■ How to complete this task
Continue the passage about Hiram Young with the next part after its last sentence.

In 1908, the Kansas City Star extensively eulogized Young 26 years after his death, saying "This negro fought valiantly for freedom and respectability" and that his gravestone "perpetuates the memory of the most widely and favorably known negro of that city—one who filled a responsible position in business life for many years, and died highly respected by whites and blacks alike ... his monument stands not in the portion of the cemetery commonly used by colored people, but in a conspicuous lot among white people—a very remarkable thing for Independence".

Upon Young's death in 1882, the school that he had helped found in Independence was renamed from Frederick Douglass school to Hiram Young school. In 2004, it fundraised for renovations to become a new community center providing services including "vision, hearing, diabetes, and cancer".

■ Stored items from a collection
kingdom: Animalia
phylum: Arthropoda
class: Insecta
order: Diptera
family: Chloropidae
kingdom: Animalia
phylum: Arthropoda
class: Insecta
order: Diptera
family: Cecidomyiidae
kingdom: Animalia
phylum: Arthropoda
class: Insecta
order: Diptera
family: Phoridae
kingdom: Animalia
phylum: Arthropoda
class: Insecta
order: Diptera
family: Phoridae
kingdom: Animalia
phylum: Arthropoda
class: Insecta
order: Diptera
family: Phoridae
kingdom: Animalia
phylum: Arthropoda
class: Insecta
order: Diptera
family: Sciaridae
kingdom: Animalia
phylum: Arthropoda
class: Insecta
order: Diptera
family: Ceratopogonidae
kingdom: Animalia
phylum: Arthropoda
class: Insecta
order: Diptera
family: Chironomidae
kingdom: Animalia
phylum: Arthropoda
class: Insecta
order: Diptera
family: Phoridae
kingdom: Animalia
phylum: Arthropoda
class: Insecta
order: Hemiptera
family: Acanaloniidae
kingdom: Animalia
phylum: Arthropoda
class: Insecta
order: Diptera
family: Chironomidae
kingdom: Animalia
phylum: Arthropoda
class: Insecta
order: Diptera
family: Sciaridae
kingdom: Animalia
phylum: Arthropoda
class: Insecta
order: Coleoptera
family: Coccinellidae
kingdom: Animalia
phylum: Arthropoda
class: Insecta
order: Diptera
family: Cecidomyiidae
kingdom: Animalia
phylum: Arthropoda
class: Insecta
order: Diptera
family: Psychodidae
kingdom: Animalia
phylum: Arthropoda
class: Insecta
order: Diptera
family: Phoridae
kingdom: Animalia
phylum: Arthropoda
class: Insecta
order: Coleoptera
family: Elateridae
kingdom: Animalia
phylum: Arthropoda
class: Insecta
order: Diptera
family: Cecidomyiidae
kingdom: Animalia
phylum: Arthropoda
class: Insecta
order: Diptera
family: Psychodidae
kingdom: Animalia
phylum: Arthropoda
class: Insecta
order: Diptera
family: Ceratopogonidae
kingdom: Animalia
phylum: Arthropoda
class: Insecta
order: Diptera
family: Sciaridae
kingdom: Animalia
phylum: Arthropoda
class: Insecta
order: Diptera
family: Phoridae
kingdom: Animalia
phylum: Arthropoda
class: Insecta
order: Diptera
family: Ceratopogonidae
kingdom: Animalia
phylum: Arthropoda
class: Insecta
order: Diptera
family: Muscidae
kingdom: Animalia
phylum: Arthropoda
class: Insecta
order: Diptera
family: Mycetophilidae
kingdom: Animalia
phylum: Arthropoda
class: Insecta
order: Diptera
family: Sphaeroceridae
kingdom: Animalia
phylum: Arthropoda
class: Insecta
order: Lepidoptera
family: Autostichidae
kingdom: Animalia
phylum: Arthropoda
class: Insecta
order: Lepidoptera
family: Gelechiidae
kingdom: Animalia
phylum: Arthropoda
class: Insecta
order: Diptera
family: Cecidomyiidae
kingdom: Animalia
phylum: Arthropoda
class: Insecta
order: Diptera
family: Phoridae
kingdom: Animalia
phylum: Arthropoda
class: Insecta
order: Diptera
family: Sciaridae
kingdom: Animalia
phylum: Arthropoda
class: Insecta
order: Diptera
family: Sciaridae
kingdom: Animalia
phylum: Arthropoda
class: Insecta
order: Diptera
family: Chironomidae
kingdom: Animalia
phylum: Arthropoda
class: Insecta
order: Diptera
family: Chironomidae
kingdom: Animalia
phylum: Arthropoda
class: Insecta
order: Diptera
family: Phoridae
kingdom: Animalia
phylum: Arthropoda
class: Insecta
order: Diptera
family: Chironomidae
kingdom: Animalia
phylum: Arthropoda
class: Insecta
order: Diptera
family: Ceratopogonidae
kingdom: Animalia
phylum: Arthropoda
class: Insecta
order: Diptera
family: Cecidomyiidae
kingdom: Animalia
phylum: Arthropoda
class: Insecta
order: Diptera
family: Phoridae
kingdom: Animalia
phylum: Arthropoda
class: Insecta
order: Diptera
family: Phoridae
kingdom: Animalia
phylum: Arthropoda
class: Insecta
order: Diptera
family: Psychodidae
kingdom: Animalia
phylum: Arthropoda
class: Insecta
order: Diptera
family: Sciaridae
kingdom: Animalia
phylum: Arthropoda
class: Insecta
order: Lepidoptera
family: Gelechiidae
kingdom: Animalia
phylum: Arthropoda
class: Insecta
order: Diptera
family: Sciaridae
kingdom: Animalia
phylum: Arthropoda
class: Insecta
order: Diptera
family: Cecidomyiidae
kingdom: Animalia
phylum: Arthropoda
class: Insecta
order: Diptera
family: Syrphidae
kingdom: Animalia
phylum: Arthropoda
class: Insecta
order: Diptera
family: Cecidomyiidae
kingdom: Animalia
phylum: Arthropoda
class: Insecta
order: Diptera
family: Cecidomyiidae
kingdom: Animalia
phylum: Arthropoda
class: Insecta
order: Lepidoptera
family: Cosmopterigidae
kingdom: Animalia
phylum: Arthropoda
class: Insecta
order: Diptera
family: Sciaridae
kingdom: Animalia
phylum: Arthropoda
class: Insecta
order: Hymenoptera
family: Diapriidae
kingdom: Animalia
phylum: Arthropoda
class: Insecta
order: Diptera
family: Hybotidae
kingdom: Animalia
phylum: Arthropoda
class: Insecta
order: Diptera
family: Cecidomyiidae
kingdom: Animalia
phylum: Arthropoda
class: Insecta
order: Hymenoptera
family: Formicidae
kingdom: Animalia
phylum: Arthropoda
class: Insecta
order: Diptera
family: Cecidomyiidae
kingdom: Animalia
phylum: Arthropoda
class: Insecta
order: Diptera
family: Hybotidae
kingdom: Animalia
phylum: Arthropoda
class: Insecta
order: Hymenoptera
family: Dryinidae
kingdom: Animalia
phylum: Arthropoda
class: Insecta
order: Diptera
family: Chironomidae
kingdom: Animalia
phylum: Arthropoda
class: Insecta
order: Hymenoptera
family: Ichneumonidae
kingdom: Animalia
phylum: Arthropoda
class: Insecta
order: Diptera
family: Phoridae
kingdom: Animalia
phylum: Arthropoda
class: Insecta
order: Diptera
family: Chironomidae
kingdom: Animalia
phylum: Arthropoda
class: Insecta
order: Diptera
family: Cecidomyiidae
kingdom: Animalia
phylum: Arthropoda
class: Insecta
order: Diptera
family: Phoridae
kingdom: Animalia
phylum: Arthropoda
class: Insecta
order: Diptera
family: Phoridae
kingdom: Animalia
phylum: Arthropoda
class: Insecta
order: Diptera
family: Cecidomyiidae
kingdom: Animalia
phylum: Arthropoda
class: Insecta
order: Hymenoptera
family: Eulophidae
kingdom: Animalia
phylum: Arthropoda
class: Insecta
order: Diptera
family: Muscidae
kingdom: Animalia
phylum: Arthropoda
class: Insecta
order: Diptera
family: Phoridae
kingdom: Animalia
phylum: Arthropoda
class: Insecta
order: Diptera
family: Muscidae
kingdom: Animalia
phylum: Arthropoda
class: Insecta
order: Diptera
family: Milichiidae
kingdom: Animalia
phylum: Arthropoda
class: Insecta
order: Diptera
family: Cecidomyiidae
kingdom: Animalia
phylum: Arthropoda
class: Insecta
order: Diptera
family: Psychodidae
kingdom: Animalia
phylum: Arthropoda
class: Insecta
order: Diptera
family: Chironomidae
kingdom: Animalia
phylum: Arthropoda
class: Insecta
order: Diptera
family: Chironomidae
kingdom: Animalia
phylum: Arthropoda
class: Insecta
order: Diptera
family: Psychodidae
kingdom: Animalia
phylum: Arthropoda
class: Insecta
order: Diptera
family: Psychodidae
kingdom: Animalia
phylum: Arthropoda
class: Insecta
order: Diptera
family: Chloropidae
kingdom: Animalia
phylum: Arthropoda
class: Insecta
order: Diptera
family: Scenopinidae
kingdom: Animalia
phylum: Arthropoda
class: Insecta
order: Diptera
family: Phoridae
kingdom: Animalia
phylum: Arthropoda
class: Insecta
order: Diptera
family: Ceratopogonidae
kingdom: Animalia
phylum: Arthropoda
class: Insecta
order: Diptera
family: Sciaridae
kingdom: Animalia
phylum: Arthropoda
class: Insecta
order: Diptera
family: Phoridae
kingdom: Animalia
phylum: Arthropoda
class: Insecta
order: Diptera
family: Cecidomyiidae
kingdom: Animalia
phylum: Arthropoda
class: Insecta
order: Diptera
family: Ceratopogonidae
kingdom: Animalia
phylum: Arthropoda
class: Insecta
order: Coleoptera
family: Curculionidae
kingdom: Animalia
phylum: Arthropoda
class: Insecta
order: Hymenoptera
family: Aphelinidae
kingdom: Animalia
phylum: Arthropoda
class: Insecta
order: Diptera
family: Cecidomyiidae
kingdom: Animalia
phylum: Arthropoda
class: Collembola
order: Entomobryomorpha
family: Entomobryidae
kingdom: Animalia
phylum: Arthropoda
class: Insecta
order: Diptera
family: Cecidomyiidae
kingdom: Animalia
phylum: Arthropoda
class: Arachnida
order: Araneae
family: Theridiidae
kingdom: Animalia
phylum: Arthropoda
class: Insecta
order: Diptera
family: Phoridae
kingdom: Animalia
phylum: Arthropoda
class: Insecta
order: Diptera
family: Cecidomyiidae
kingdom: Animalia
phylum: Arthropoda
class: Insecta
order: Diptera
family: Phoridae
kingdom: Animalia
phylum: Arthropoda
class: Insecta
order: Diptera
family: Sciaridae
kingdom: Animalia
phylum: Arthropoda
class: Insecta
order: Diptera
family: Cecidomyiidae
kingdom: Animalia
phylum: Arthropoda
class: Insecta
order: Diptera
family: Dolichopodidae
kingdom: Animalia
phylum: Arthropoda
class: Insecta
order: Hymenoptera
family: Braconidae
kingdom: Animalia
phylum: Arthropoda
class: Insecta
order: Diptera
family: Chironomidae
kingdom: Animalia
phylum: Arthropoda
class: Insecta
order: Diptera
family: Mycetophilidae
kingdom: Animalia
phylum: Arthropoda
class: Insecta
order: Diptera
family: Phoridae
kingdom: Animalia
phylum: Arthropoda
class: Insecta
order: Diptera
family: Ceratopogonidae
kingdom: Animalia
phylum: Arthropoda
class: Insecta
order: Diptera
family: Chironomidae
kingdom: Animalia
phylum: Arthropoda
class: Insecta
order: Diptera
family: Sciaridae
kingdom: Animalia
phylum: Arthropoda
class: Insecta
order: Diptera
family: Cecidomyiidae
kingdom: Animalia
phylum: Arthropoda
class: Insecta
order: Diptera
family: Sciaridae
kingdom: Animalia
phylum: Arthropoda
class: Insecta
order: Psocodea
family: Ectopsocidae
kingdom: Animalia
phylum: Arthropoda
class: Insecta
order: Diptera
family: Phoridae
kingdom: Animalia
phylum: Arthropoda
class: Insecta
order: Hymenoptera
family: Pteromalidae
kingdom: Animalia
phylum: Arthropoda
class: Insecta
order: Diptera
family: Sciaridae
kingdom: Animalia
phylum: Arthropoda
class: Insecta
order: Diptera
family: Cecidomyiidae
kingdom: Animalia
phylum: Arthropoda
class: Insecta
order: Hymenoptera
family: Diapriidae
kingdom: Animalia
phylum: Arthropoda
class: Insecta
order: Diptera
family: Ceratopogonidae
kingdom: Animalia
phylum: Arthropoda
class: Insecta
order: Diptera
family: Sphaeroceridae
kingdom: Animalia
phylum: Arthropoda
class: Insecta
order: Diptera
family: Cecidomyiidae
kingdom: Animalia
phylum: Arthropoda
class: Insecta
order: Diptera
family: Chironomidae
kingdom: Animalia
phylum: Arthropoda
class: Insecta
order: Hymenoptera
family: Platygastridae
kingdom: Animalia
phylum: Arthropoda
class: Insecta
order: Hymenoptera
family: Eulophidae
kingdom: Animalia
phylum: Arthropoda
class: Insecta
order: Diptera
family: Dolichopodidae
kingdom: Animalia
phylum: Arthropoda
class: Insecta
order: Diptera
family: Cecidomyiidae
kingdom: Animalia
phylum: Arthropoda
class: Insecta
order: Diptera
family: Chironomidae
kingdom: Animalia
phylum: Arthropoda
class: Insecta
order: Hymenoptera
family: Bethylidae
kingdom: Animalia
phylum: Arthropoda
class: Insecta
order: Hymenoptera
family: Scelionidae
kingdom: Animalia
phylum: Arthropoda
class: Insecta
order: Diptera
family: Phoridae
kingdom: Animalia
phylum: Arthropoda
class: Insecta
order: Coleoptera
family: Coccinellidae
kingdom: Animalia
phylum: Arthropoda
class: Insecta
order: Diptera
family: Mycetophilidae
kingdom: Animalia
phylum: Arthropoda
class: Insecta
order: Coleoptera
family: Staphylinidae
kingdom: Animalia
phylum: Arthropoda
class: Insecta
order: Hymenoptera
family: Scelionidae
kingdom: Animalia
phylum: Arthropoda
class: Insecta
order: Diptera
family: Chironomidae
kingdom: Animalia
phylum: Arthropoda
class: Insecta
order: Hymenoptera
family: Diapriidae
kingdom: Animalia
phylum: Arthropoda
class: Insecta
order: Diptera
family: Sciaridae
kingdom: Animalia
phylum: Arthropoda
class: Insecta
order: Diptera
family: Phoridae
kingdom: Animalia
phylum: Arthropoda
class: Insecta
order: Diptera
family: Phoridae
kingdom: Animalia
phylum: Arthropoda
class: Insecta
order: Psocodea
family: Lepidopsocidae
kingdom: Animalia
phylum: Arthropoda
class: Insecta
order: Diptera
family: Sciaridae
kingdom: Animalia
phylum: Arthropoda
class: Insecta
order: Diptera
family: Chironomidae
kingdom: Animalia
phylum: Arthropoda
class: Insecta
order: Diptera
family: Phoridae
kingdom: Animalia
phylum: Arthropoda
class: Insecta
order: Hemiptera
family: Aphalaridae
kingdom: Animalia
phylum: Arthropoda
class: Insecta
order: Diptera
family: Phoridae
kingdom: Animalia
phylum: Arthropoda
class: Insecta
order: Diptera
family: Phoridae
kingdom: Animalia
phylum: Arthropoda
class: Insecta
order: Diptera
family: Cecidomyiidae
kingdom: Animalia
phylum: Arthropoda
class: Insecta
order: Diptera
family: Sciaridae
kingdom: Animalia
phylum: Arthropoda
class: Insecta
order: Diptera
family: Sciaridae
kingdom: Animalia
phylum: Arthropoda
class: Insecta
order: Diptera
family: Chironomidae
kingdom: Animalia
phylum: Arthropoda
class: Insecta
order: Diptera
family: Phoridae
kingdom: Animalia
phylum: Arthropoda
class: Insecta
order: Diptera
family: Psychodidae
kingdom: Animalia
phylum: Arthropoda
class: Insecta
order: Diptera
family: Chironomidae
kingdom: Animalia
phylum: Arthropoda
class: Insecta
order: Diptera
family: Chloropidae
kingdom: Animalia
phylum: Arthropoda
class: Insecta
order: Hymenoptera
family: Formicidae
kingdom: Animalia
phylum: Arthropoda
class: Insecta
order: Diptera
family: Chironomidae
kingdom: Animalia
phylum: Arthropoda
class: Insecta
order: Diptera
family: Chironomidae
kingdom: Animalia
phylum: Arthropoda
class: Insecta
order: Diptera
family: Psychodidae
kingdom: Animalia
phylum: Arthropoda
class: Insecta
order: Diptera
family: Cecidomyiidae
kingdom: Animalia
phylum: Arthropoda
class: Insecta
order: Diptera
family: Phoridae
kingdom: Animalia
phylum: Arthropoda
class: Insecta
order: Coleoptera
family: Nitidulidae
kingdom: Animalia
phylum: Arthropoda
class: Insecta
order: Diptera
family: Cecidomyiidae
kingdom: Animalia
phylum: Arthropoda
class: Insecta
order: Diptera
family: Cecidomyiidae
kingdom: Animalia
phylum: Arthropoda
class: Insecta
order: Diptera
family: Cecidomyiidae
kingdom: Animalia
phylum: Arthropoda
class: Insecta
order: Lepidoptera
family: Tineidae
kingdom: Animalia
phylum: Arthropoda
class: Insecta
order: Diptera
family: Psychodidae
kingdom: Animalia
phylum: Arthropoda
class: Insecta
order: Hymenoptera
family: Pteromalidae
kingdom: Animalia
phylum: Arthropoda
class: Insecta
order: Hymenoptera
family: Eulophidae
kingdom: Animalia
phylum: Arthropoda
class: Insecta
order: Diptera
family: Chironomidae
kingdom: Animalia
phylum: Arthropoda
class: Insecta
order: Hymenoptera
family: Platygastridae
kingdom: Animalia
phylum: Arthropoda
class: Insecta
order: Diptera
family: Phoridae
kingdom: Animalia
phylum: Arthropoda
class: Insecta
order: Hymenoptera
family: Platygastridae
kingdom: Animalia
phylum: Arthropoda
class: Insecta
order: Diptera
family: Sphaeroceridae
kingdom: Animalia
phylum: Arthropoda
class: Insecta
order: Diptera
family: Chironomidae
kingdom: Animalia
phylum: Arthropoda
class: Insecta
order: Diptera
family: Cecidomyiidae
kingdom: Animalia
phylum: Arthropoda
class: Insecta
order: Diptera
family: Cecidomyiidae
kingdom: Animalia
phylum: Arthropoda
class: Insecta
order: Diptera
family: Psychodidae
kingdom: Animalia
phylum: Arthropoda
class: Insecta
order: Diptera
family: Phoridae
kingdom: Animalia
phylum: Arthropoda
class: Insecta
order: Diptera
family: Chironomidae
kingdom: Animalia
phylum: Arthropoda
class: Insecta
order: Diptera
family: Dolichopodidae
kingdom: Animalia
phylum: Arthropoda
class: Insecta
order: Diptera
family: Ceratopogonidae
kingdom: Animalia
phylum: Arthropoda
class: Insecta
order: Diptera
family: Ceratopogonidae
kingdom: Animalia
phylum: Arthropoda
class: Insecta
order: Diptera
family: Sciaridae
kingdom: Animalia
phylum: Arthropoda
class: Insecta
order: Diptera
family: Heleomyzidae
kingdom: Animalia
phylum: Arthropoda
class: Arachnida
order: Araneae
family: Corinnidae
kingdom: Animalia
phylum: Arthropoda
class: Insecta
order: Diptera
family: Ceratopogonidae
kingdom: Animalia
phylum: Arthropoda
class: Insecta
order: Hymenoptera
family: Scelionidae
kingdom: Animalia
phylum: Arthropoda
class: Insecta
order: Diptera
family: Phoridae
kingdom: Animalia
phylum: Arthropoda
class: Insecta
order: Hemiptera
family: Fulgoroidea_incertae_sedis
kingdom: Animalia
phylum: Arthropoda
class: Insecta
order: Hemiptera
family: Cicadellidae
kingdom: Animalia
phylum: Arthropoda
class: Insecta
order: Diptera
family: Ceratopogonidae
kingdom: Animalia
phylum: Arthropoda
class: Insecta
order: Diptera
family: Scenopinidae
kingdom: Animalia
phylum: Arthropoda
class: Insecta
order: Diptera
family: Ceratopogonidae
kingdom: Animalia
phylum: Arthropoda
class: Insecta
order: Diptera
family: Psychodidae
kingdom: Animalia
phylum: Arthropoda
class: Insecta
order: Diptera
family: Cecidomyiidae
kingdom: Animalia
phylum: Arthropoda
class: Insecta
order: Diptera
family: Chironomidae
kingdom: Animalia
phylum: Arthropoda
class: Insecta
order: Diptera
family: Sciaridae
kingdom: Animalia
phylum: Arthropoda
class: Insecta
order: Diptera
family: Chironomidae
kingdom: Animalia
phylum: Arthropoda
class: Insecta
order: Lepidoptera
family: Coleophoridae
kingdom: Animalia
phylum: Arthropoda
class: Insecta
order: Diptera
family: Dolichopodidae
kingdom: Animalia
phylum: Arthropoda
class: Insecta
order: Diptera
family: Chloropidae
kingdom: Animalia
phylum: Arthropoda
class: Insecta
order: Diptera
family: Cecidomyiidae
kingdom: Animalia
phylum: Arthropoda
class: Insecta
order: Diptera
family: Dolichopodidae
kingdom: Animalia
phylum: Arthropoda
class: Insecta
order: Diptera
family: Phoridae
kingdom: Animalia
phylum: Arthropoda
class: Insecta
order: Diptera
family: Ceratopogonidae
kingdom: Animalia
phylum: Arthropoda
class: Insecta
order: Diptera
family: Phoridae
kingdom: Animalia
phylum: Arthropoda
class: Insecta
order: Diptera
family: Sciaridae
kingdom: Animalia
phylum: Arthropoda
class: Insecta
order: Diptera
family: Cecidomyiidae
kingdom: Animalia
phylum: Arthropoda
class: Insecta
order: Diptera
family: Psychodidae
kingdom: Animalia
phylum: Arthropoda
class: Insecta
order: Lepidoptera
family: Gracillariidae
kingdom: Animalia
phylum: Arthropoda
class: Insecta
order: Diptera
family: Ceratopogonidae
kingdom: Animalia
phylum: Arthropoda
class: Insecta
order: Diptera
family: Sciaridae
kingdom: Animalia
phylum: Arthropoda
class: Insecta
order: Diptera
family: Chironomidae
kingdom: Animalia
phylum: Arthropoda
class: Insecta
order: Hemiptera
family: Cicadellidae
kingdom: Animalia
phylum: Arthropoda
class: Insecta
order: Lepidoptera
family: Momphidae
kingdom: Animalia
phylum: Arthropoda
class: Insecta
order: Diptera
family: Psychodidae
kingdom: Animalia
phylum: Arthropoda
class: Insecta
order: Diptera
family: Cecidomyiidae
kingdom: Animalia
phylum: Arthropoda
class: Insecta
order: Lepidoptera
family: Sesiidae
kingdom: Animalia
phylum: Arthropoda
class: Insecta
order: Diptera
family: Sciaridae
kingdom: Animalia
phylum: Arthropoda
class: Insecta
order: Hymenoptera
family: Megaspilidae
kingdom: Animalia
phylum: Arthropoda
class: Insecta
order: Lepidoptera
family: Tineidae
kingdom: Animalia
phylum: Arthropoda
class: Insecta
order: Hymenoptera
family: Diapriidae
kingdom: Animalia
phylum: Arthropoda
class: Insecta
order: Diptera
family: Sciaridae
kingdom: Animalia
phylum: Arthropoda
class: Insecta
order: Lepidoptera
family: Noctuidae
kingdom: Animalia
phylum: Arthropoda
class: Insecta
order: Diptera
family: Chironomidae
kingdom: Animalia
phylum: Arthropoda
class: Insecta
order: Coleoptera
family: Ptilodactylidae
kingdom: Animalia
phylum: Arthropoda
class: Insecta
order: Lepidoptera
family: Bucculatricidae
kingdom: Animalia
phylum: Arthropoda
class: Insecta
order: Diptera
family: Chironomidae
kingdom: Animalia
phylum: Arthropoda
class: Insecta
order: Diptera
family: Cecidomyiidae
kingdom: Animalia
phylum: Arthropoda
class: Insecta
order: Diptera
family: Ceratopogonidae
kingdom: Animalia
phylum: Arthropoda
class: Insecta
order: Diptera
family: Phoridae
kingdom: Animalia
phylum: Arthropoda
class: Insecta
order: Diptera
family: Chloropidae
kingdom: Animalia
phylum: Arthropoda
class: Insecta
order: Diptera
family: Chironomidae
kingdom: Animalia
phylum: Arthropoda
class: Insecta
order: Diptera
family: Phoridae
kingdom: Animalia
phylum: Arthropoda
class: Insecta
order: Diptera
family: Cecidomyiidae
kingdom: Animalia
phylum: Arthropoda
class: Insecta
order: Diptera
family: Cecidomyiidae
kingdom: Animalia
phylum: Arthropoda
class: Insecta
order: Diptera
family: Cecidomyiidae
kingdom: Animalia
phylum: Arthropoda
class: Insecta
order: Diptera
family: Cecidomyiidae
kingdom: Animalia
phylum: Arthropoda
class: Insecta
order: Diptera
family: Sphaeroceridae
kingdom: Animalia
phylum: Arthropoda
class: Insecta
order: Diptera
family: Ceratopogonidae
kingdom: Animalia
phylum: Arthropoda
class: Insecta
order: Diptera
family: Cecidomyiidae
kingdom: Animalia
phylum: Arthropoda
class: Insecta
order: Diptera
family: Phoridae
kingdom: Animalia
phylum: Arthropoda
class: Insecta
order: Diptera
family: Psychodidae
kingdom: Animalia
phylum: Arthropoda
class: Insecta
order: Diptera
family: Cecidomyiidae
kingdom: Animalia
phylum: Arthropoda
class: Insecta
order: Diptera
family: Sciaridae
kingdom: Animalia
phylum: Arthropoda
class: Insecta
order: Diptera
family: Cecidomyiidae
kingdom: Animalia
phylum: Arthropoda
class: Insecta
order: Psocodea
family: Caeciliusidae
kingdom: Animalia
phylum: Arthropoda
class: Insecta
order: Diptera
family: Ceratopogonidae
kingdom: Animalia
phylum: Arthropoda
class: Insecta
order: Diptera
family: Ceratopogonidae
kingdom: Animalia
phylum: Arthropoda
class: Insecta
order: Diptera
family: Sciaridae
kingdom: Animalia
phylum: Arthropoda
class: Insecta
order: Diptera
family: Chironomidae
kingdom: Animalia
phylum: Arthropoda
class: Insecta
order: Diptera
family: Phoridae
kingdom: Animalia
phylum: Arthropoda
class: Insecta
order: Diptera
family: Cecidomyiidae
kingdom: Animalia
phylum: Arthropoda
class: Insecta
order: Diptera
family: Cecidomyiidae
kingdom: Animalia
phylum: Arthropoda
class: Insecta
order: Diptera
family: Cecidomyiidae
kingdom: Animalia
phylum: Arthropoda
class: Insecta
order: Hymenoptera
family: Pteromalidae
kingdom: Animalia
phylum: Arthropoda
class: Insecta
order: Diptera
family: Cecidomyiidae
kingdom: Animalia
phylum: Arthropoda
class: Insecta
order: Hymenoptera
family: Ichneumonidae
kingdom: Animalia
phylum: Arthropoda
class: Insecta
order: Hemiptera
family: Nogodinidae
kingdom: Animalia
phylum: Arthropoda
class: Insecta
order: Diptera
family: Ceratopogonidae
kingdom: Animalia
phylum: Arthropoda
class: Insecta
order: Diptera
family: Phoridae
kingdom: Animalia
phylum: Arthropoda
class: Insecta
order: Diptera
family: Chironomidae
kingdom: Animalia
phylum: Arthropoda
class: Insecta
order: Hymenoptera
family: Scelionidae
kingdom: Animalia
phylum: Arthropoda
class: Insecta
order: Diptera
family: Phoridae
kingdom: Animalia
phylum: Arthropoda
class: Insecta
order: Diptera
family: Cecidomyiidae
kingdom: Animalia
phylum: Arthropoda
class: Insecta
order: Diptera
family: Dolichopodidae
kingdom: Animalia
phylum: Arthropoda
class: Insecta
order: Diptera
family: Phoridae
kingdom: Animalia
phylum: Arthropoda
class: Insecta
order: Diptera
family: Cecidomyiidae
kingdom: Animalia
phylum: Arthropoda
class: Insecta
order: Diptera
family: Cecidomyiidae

■ Written answer
In December 1987, the city council of Independence passed a resolution to change the name of Lexington Park to Hiram Young Park, commemorating Young as "one of the wealthiest men in Jackson County in the 1800s". The park includes a 50 ft wooden wagon wheel recessed into the ground surrounded by flower boxes and benches, and a large stone with a plaque dedicated to Young. The park is bordered by Hiram Young Lane, a renamed portion of Lexington Avenue. McCoy Park in Independence celebrates Young in one of three painted panels by artist Cheryl Harness, with a storybook portrayal of Oregon Trail history. Minor Park of Kansas City, Missouri bears Young's portrait on a large decorative mural upon the Red Bridge.

In 2016, The Telegraph commemorated Black History Month with an article titled "Hiram Young: Kansas City's First 'Colored Man of Means'". The Santa Fe Trail Association said, "His life and career testify to the rich and vital ethnic diversity that made the American West a place of particularly new and exciting possibilities in the 19th century."